> [TEXT PASSAGE]
--- START ---
I told him myself he was a war criminal but I was still surprised when his name appeared on the list. Not because I thought for a moment that it wasn’t fair, but because it’s always different when you know someone personally, and the color of his eyes, and the certain way he greets you and lightly touches your shoulder. And although I didn’t want to, I thought of his mother. And I thought of his mother because I know she didn’t want him to enlist, although she kept her silence. Not because for her Palestinians are human and it would be terrible to hurt them. Only because she didn’t want him to endanger himself. And still she didn’t try to talk him out of going. Because she, too, grew up in the same place and absorbed the same values and clichés. She too was stamped. So all that was left for her was to worry. That was her symbolic role. Hers and all the other mothers’. Be proud, worry, then mourn. She does know that. What she didn’t know was about this.
The list. Just as he didn’t. And something big happened in the lives of A. and his mom and his little brother who has been waiting for the moment he could enlist and become a combatant like his brother.

What happened was that, recently, a list has suddenly shown up on the internet, headed “Two hundred war criminals”. The list provides names, photos, ranks, military unit assigned, dwelling, date of birth and ID number of two hundred male and female Israeli soldiers who had taken part in various but specific ways in what Israel knows as “Operation Cast Lead”, otherwise known throughout the world as the Gaza massacre.

This is not the first time Israel is accused of perpetrating war crimes. Nor is it the first time certain politicians and generals must seriously consider whether they can afford to travel to countries where it is legally possible to prosecute them for this.
--- END ---
> [PROVIDED DATA]
--- START ---
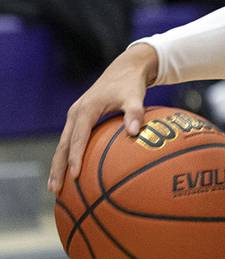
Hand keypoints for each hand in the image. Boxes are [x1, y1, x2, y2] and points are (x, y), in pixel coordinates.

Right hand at [48, 44, 158, 192]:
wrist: (125, 68)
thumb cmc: (130, 84)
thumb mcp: (135, 96)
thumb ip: (135, 113)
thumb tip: (135, 132)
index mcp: (86, 110)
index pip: (78, 139)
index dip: (75, 158)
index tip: (75, 176)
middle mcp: (76, 114)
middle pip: (63, 146)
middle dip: (58, 168)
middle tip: (56, 190)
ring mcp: (75, 116)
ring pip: (63, 145)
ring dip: (58, 165)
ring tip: (55, 188)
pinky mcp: (79, 119)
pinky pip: (70, 141)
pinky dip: (66, 157)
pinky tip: (69, 172)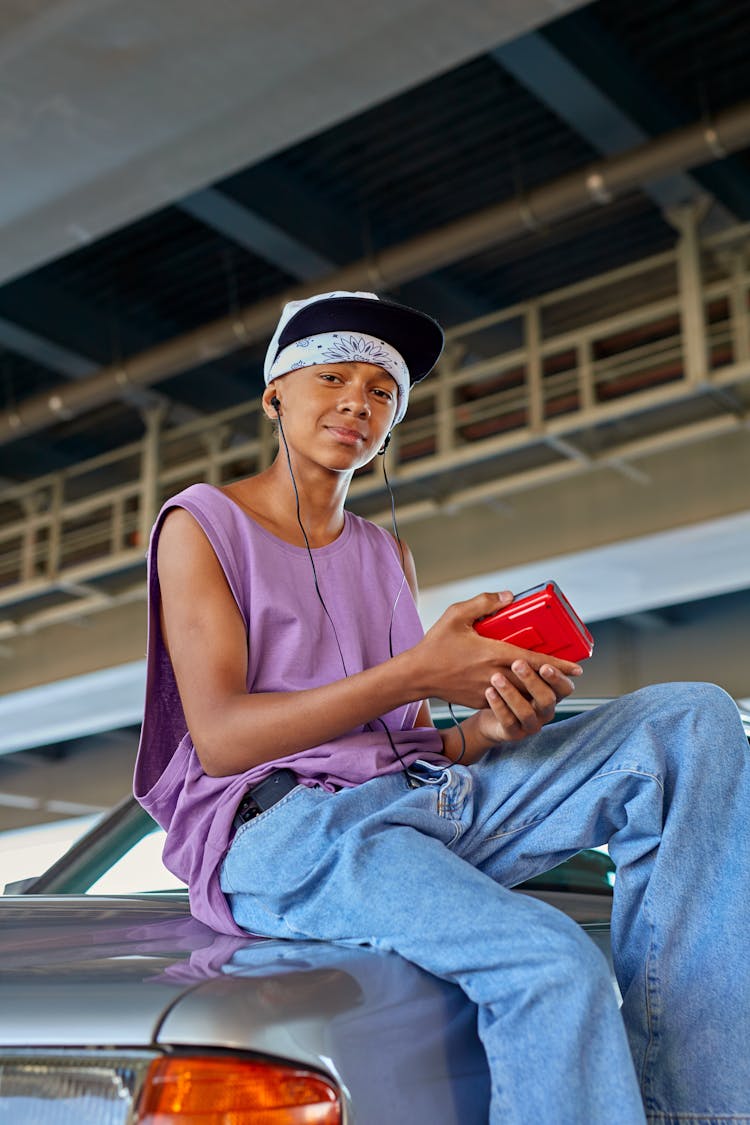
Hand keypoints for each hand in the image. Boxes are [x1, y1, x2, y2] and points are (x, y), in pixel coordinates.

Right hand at [415, 591, 582, 708]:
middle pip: (534, 681)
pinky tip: (522, 689)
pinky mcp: (481, 701)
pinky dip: (517, 695)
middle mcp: (494, 674)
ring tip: (551, 683)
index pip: (533, 661)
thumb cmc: (436, 645)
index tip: (577, 667)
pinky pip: (506, 699)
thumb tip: (508, 597)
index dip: (558, 665)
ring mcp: (488, 690)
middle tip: (569, 676)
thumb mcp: (456, 615)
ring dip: (538, 689)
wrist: (417, 675)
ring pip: (522, 693)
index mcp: (492, 653)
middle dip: (553, 680)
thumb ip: (484, 602)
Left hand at [474, 659, 576, 744]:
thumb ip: (529, 659)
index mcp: (552, 693)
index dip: (558, 677)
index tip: (545, 666)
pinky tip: (489, 692)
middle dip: (532, 681)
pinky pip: (508, 721)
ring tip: (496, 678)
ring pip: (526, 712)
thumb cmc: (510, 688)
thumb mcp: (521, 674)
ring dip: (511, 693)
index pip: (565, 688)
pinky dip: (499, 706)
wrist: (490, 717)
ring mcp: (530, 724)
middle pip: (548, 699)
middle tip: (517, 664)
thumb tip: (529, 628)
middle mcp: (545, 711)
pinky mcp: (513, 733)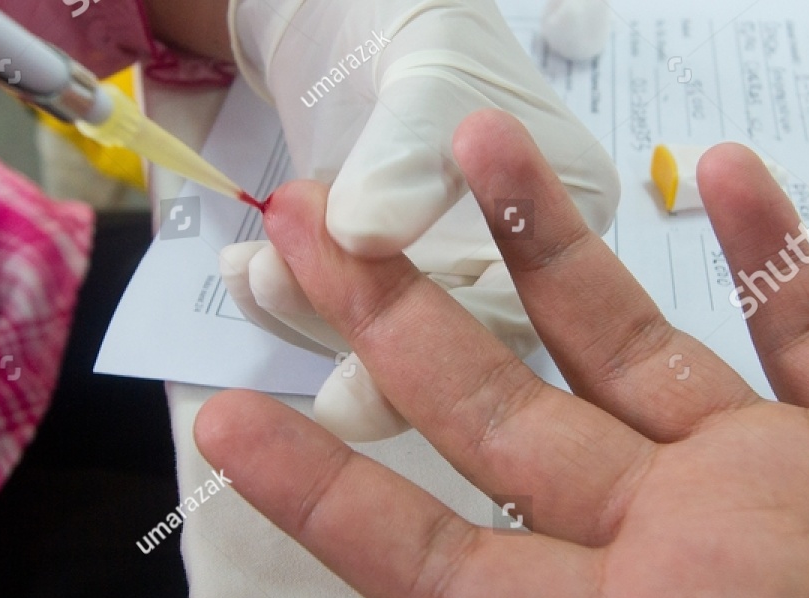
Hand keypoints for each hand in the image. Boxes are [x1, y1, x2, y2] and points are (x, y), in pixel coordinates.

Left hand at [220, 0, 618, 440]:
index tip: (355, 343)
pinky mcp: (377, 287)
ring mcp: (437, 286)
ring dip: (304, 312)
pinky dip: (281, 296)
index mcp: (565, 228)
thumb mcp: (429, 76)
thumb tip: (364, 235)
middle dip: (352, 332)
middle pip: (441, 353)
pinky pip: (330, 314)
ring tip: (253, 269)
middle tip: (280, 293)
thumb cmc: (422, 27)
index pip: (508, 319)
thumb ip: (409, 154)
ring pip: (376, 343)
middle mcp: (511, 277)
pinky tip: (243, 270)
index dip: (434, 340)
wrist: (354, 16)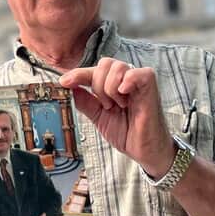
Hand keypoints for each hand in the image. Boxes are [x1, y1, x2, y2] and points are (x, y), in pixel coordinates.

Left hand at [59, 58, 174, 176]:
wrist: (144, 151)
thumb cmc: (127, 133)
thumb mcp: (99, 117)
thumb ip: (86, 102)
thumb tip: (70, 87)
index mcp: (114, 85)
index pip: (93, 70)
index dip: (77, 74)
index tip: (64, 82)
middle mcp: (126, 80)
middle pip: (104, 64)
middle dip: (97, 85)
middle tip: (106, 105)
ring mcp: (138, 82)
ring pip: (116, 66)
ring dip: (110, 88)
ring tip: (117, 105)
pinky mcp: (150, 87)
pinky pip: (138, 73)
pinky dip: (127, 81)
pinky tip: (124, 95)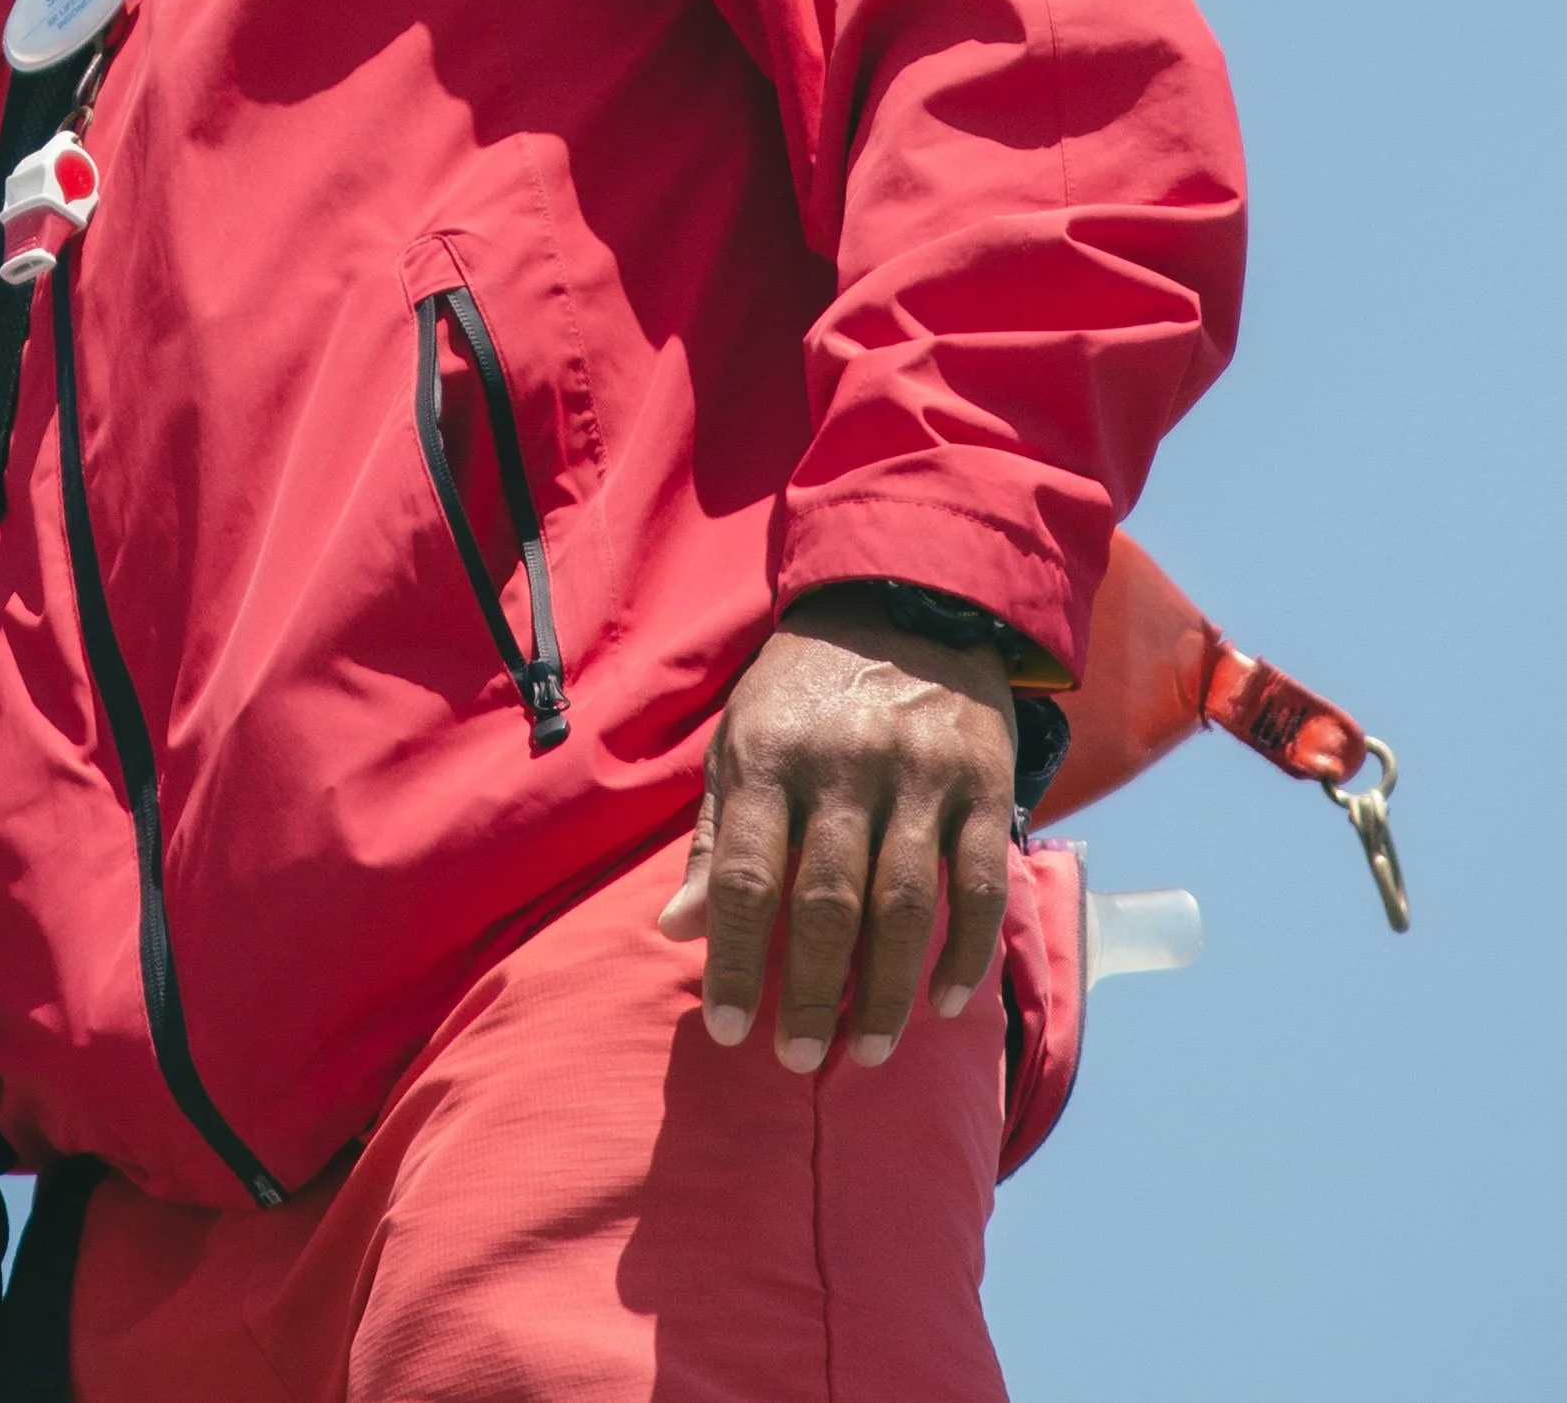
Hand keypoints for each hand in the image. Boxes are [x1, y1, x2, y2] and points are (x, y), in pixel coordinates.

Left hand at [657, 593, 1017, 1070]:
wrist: (904, 598)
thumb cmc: (803, 689)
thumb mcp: (740, 738)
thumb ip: (712, 836)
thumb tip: (675, 931)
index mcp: (770, 753)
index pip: (744, 874)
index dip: (735, 958)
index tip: (729, 1028)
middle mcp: (844, 764)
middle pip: (825, 901)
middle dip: (810, 991)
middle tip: (799, 1058)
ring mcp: (920, 774)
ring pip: (904, 905)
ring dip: (886, 991)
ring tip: (867, 1051)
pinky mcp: (982, 782)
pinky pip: (977, 885)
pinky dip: (964, 953)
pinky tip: (943, 1003)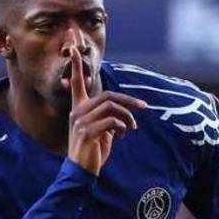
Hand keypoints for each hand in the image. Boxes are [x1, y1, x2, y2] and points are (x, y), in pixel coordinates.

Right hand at [65, 44, 145, 175]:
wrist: (82, 171)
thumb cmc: (93, 151)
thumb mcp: (102, 131)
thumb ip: (109, 118)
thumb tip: (126, 115)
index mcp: (78, 108)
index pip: (77, 82)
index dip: (78, 65)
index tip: (74, 47)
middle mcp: (77, 111)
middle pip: (108, 95)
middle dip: (129, 101)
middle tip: (144, 107)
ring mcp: (80, 121)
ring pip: (112, 107)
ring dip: (127, 117)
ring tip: (131, 128)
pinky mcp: (87, 132)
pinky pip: (112, 122)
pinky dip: (122, 127)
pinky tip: (122, 136)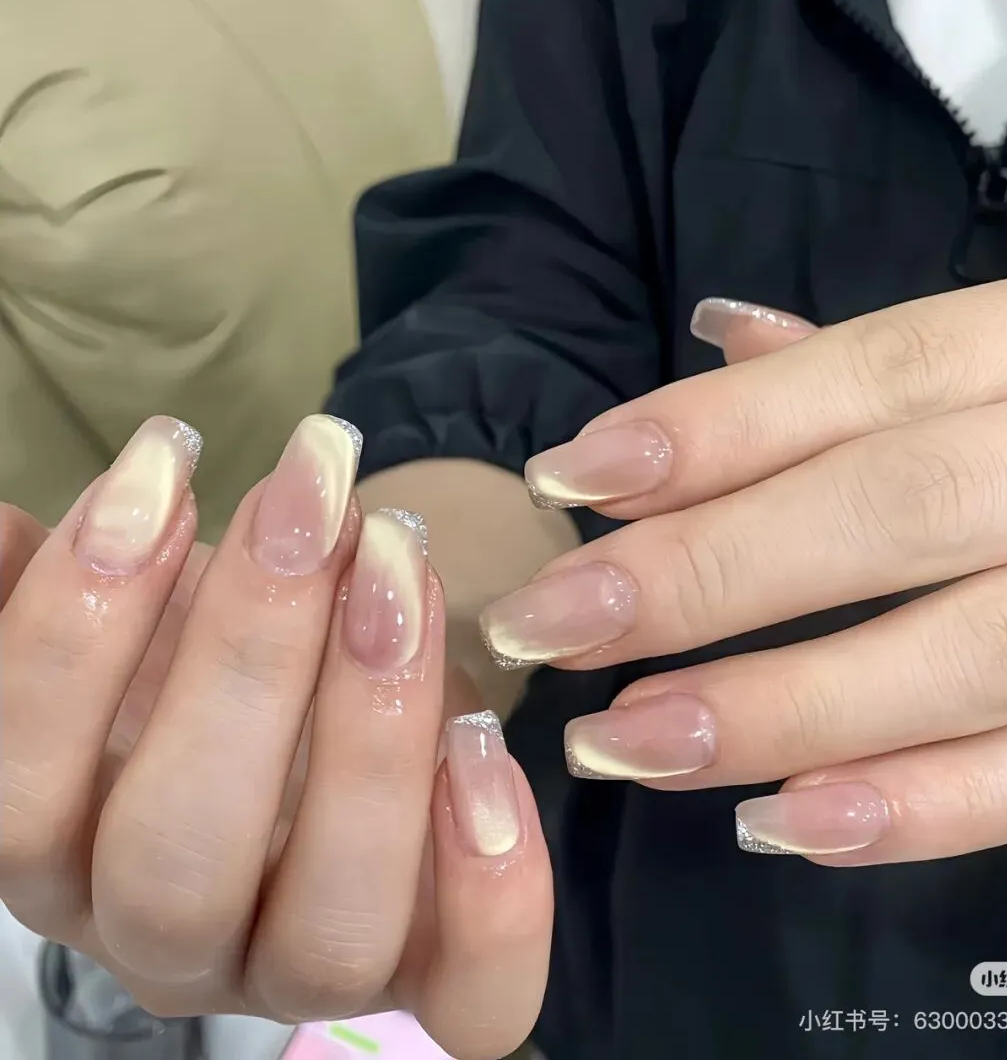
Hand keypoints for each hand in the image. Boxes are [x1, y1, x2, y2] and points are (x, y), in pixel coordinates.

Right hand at [0, 417, 550, 1057]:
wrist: (323, 688)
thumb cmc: (201, 642)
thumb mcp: (125, 605)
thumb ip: (51, 582)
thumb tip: (0, 533)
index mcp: (58, 850)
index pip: (18, 792)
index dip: (75, 629)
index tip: (161, 468)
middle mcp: (166, 940)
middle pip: (176, 866)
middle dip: (247, 657)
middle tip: (312, 499)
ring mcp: (302, 973)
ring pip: (329, 933)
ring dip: (372, 734)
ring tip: (399, 565)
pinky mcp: (432, 979)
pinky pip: (472, 1002)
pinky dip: (493, 894)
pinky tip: (484, 742)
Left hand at [481, 261, 1006, 865]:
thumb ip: (889, 359)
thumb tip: (717, 336)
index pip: (883, 372)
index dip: (723, 426)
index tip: (572, 477)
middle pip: (905, 505)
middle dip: (715, 571)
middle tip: (551, 627)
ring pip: (978, 649)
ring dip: (787, 706)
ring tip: (632, 740)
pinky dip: (931, 805)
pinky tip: (786, 826)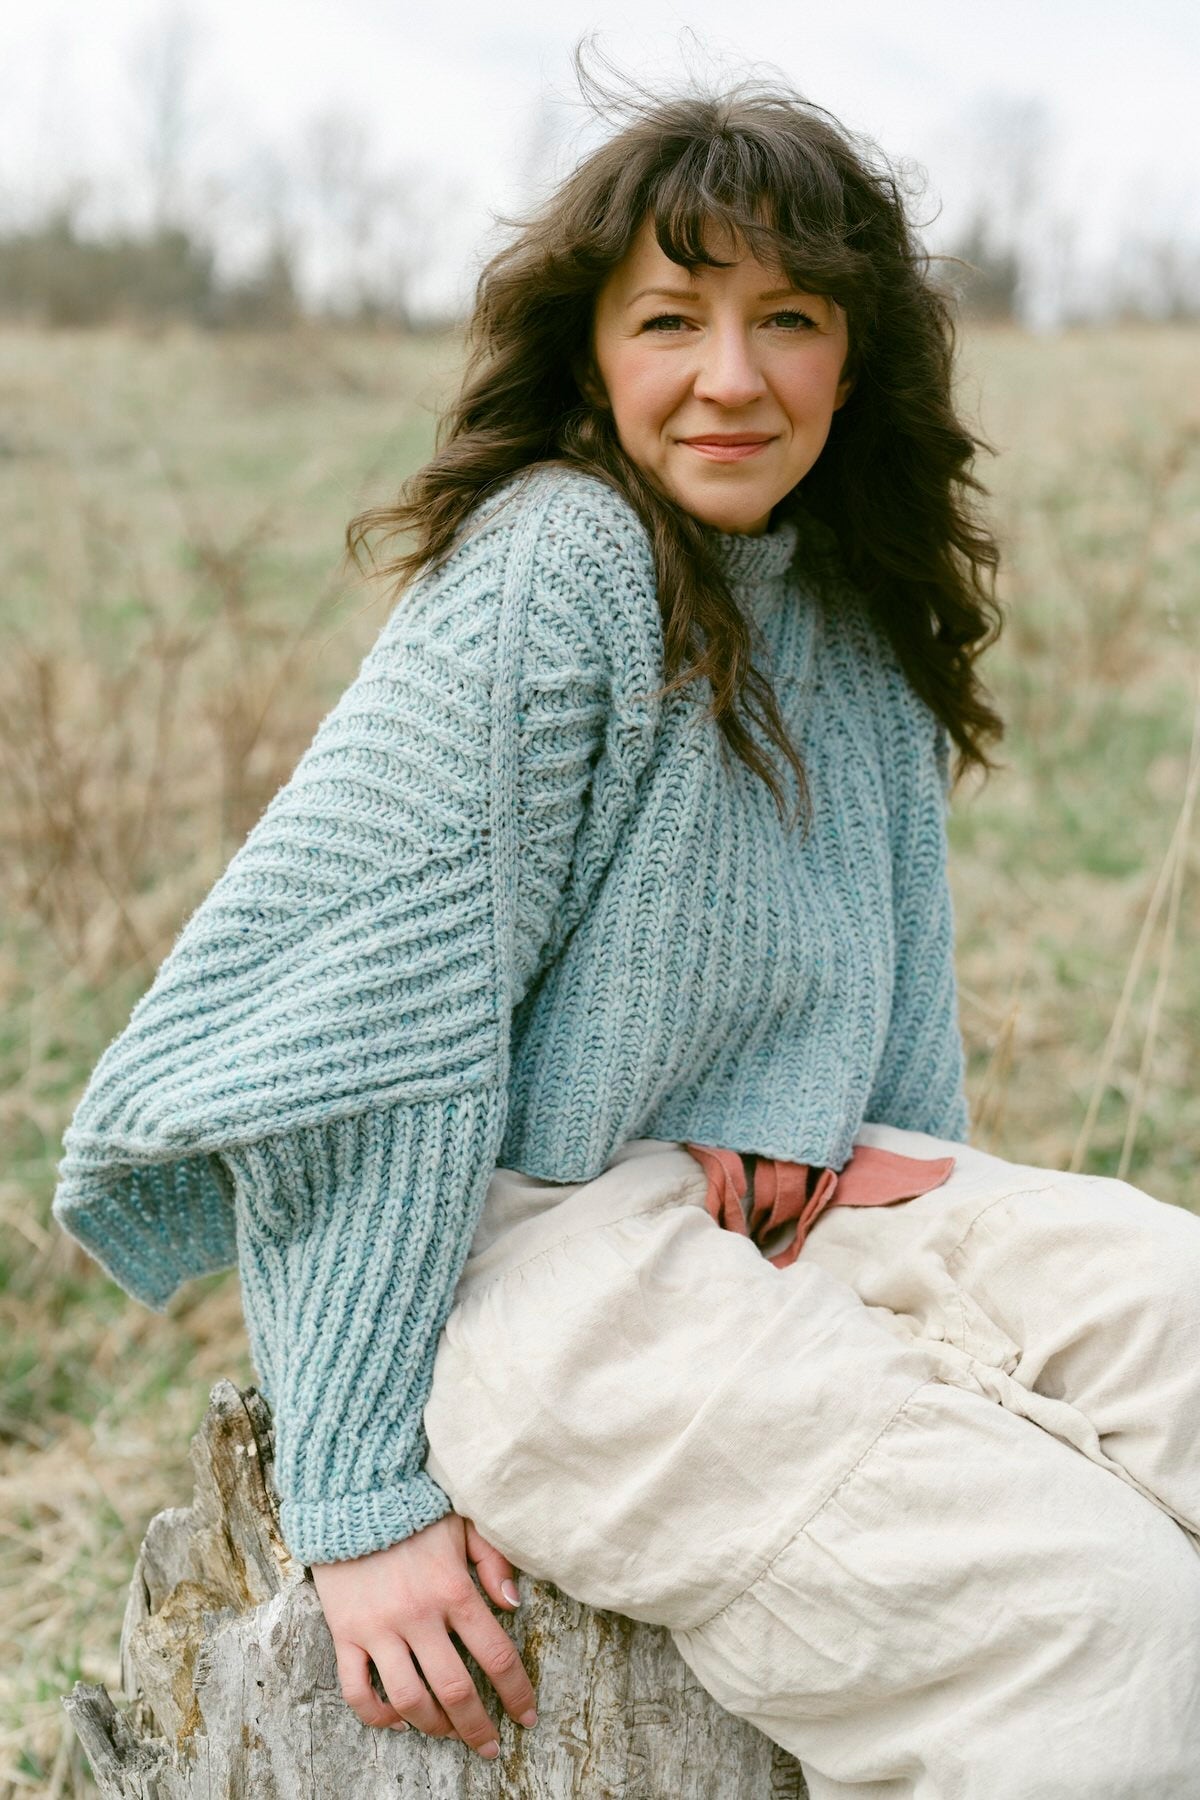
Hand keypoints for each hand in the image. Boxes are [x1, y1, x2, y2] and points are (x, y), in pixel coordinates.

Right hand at [310, 1511, 537, 1760]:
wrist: (352, 1494)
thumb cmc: (415, 1510)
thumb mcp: (465, 1525)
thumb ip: (495, 1562)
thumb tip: (514, 1606)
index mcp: (454, 1590)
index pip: (496, 1656)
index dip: (517, 1693)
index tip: (526, 1717)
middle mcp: (418, 1615)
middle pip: (455, 1690)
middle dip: (478, 1727)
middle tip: (490, 1746)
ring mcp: (379, 1628)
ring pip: (409, 1699)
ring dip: (433, 1726)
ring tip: (448, 1733)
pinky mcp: (346, 1633)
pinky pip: (357, 1690)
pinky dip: (377, 1715)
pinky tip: (397, 1720)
--- END ---
> [THE TASK]
Print the portion of the passage about the war-criminals list, starting with "The list. Just" and going on through "the Gaza massacre.", word for word.

> [RESULT]
The list. Just as he didn’t. And something big happened in the lives of A. and his mom and his little brother who has been waiting for the moment he could enlist and become a combatant like his brother.

What happened was that, recently, a list has suddenly shown up on the internet, headed “Two hundred war criminals”. The list provides names, photos, ranks, military unit assigned, dwelling, date of birth and ID number of two hundred male and female Israeli soldiers who had taken part in various but specific ways in what Israel knows as “Operation Cast Lead”, otherwise known throughout the world as the Gaza massacre.